Buddhism is overrated. In practice, is just as woman oppressing and patriarchal as most other religions.
Maybe where Buddhism is practiced by conservative cultures. Can't think of anything I was taught that was patriarchal in nature in Buddhist beliefs themselves. When my teacher went over the situation in Tibet and the Dalai Lama's succession process, he predicted that his next incarnation would be a girl in the Midwest, just to throw everyone for a loop.
The same shit that happens with Christians misinterpreting or deliberately ignoring scripture to use their religion as an excuse for shitty behavior happens with any other religion. And Buddhism varies a lot, with every region having a flavor or two of its own. I mainly learned about Tibetan and Rinzai.

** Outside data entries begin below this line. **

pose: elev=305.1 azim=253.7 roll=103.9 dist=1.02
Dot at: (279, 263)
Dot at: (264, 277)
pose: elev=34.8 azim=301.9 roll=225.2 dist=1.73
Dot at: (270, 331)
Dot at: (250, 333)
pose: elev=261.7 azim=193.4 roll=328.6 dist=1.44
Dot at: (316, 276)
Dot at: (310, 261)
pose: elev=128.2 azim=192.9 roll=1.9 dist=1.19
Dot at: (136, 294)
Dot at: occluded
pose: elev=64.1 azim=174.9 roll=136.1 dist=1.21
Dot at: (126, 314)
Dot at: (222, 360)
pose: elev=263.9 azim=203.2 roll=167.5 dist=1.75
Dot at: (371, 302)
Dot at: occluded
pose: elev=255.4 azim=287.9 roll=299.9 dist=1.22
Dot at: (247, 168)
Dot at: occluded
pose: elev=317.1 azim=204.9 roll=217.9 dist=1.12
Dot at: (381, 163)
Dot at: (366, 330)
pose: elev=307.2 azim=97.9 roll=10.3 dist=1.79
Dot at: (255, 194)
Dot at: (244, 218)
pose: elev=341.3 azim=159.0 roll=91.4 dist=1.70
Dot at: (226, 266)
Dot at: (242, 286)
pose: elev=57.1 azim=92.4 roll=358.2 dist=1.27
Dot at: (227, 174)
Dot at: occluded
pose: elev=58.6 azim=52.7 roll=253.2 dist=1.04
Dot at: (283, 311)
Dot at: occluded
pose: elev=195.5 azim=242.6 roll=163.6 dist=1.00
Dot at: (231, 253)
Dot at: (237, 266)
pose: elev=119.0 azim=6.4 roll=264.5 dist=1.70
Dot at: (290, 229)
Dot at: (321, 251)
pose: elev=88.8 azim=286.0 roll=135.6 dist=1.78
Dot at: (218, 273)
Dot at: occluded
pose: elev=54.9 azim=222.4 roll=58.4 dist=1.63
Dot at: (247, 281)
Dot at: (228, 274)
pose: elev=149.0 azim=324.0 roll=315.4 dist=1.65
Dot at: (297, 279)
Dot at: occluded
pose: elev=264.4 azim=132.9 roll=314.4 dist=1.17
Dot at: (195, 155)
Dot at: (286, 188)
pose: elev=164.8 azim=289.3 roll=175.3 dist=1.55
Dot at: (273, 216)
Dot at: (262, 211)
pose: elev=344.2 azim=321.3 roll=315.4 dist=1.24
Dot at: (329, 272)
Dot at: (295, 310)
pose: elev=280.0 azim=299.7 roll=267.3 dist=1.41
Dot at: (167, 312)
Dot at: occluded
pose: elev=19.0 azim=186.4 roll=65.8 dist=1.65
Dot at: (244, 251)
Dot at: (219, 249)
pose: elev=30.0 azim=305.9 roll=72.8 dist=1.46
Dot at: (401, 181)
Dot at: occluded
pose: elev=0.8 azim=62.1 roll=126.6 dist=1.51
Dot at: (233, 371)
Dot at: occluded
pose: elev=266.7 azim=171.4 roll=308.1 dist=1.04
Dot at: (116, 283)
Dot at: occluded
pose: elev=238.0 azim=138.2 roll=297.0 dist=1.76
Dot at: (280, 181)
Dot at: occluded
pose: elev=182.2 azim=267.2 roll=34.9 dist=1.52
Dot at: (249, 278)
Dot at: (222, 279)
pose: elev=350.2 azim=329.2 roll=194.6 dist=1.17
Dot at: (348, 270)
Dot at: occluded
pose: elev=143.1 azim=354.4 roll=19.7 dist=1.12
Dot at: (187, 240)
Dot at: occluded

The thing that makes me the most leery about Buddhism is that to have a chance to achieve desertification you basically have to live off of other people's labour. Never trust a religion that says that you, the peasant, have to support the Priviledged Class, but that you as a peasant have no chance to nirvanise because you spend all your time labouring instead of sitting with your head up your arse in a temple somewhere.
I was taught that meditation isn't required or a direct path to enlightenment. It's just one tool. Its main purpose is to teach oneself mindfulness (their term for being mentally focused and pure in the present moment, instead of scattered and fractured over a million thoughts about the past and future). Mindfulness can be maintained at any time, doing anything. Meditation is just a means of practicing and improving your mindfulness, and it's difficult to realize enlightenment without mindfulness. I was told dozens of stories about how different people became enlightened, and not a one of them was during meditation. Several of them were during menial labor. Others were random eureka moments. IIRC some of those eureka moment stories were people who didn't even have much background of temple life or meditation.
Of course, these teachings weren't given to me in the manner that I'm paraphrasing them here. Being direct isn't something they like to do. These are the people who gave us koans, after all. This is just how I came to understand it.